### Perintah Soal 1
Jawablah pertanyaan berikut berdasarkan teks tentang peran orang tua.
(a) Apa yang disebut sebagai filter terbaik?
(b) Apa yang harus pandai dijaga orang tua sebagai partner?
(c) Apa yang dapat membuat anak belajar menghargai dan menepati waktu tanpa merasa bosan?
### Perintah Soal 2
Lanjutkan teks tentang peran orang tua mulai setelah kalimat terakhirnya.

Pertanyaan lain pun muncul. Bagaimana kalau kita terpaksa harus tinggal atau berhadapan dengan lingkungan yang kurang sehat? Kembali lagi kepada peran orang tua. Peran aktif orang tua dalam berkomunikasi, memberikan pengertian, menerapkan nilai-nilai moral dan membina akhlak sejak dini merupakan filter terbaik. Dalam hal ini, orang tua harus mampu menjadi partner, motivator sekaligus protector dan mengawasi perkembangan si kecil.Sebagai partner, orang tua harus pandai menjaga intensitas dan kualitas komunikasi dengan anak agar ia merasa nyaman dan diperhatikan. Sebagai motivator, orang tua senantiasa memberikan dukungan terhadap kegiatan si kecil, menumbuhkan rasa percaya dirinya, mendidik dan meyakinkannya untuk berani menghadapi lingkungan bermainnya, serta mengajarkannya cara-cara sederhana dalam menangani masalah. Sebagai protector,orang tua selalu siap membantu permasalahan si kecil (dengan catatan: tidak membuatnya cengeng, selalu “mengadu” dan lari dari masalah), serta memberikan pengertian mengenai dampak negatif sebuah pertengkaran atau perkelahian terhadap fisik dan perasaannya.Mengawasi bukan berarti harus terus mendampingi anak ketika bermain di luar, melainkan dengan menerapkan kedisiplinan. Membuat skala waktu bermain yang fleksibel dan variatif dapat membuatnya belajar menghargai dan menepati waktu, tetapi tidak membuatnya merasa bosan dan monoton. Belajar disiplin secara sederhana ini bisa membuatnya terbiasa mengelola waktu nantinya. Semua peran ini bisa membuatnya percaya diri untuk bersosialisasi dan percaya terhadap keluarganya. Ia akan merasa bahwa keluarga adalah tempat terbaik untuknya, dan akan terus terbawa sampai ia dewasa. Keluarga yang harmonis dan pengalaman masa kecil yang bahagia turut menentukan kesuksesan seorang anak di kemudian hari.

### Daftar Data
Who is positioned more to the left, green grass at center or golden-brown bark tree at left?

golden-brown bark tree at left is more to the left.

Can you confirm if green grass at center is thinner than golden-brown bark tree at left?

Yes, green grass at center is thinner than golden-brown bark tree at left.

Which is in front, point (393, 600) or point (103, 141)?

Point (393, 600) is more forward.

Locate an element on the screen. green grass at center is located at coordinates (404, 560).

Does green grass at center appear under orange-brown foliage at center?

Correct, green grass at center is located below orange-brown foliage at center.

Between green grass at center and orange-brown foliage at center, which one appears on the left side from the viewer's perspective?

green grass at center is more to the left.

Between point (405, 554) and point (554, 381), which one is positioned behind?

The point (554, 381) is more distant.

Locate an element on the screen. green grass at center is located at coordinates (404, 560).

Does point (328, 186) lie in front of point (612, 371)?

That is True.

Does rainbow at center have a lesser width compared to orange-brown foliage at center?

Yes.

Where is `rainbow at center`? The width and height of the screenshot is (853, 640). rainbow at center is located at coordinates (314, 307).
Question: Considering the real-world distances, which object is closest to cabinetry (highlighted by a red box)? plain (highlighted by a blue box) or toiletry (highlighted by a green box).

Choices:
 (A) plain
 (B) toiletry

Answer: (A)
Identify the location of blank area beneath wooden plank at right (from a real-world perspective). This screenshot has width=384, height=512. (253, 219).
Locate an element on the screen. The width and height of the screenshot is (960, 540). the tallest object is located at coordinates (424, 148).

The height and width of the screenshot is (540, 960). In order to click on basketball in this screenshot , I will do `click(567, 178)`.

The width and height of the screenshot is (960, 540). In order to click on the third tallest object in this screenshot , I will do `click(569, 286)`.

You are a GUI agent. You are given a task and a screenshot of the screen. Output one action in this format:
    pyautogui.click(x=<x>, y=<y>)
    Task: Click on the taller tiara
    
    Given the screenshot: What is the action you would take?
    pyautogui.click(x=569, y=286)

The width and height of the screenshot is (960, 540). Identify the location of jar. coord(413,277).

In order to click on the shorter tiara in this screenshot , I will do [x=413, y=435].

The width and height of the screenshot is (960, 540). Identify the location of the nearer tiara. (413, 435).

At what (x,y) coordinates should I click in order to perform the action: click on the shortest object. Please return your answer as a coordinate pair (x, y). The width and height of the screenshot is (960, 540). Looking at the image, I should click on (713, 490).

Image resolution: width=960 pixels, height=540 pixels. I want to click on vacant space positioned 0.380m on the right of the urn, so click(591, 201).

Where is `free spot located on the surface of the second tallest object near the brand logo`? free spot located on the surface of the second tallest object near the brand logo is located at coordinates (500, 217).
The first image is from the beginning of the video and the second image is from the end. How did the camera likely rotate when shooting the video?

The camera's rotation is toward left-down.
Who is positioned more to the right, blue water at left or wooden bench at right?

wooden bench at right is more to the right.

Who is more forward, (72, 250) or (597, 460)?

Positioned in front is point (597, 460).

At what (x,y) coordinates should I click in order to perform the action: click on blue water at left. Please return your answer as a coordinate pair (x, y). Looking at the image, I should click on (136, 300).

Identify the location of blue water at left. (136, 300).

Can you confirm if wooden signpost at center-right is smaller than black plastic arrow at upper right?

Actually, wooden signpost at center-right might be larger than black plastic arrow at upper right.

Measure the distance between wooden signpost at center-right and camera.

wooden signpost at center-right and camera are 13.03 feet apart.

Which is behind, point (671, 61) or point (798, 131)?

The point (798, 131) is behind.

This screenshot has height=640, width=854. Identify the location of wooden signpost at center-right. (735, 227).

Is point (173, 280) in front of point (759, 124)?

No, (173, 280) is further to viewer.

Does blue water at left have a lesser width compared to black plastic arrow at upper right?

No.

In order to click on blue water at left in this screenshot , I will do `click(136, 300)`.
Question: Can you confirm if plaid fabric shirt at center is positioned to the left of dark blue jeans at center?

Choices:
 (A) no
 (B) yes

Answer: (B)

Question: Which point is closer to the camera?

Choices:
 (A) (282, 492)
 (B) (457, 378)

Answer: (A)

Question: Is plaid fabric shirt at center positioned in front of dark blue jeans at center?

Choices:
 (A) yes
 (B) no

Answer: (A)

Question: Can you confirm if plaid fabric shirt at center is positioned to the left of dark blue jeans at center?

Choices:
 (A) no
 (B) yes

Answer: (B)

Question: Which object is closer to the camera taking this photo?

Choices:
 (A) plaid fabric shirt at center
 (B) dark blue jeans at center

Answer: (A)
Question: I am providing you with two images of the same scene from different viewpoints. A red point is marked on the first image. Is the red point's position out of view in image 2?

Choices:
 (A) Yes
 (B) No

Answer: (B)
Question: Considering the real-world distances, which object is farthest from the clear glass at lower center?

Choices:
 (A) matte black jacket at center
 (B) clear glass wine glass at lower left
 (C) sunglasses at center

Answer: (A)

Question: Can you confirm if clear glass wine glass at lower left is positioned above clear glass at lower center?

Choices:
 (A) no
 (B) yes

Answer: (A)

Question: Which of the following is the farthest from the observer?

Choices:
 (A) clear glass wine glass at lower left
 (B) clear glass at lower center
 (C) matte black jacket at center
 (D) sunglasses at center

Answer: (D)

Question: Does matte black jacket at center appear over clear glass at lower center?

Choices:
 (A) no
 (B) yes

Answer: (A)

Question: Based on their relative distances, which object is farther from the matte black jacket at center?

### Ruang Jawaban 1
(a) Peran aktif orang tua dalam berkomunikasi, memberikan pengertian, menerapkan nilai-nilai moral, dan membina akhlak sejak dini.
(b) Intensitas dan kualitas komunikasi dengan anak, agar ia merasa nyaman dan diperhatikan.
(c) Skala waktu bermain yang fleksibel dan variatif.

### Ruang Jawaban 2
Terlepas dari peran faktor genetis, pola asuh dan pendidikan dalam keluarga sangat besar pengaruhnya terhadap pembentukan sifat dan karakter seorang anak. Sebagaimana ajaran Islam mengemukakan “Setiap anak terlahir dalam keadaan suci, tergantung kepada ibu bapaknya apakah akan menjadikannya Yahudi, Nashrani atau Majusi.”
Kesimpulannya, bertengkar tidak selalu menimbulkan dampak yang menyeramkan bagi si kecil. Bertengkar dengan teman sebaya justru dapat membangun persepsi si kecil mengenai dunianya, turut membentuk karakternya, serta membuatnya belajar menghadapi masalah dan perbedaan. Dalam prosesnya, pola asuh dan pendidikan dalam keluarga harus berjalan simultan dan seimbang. Pola asuh dan didikan dalam keluarga akan menunjukkan siapa dia, sikap apa yang ia bawa ke dalam lingkungannya, serta sebagai filter dalam menghadapi pengaruh buruk lingkungan. Lingkungan sosial merupakan wahana belajar untuk mengembangkan karakter tersebut, menjadi media evaluasi dan tantangan baginya sekaligus memberikan warna bagi perkembangan kepribadiannya. So, bermain, bertengkar bisa membuat si kecil belajar.
Semoga anak-anak kita tidak merasa menjadi anak yang dibesarkan dengan kebencian, hingga ia tumbuh menjadi pribadi yang membenci. Sebaliknya, semoga kita menjadi orang tua yang bisa melakukan yang terbaik untuk kebahagiaan anak-anak kita, dan insya Allah di kemudian hari, anak yang akan membahagiakan orang tua karena anak yang dibesarkan dengan cinta akan tumbuh menjadi pribadi yang mencintai.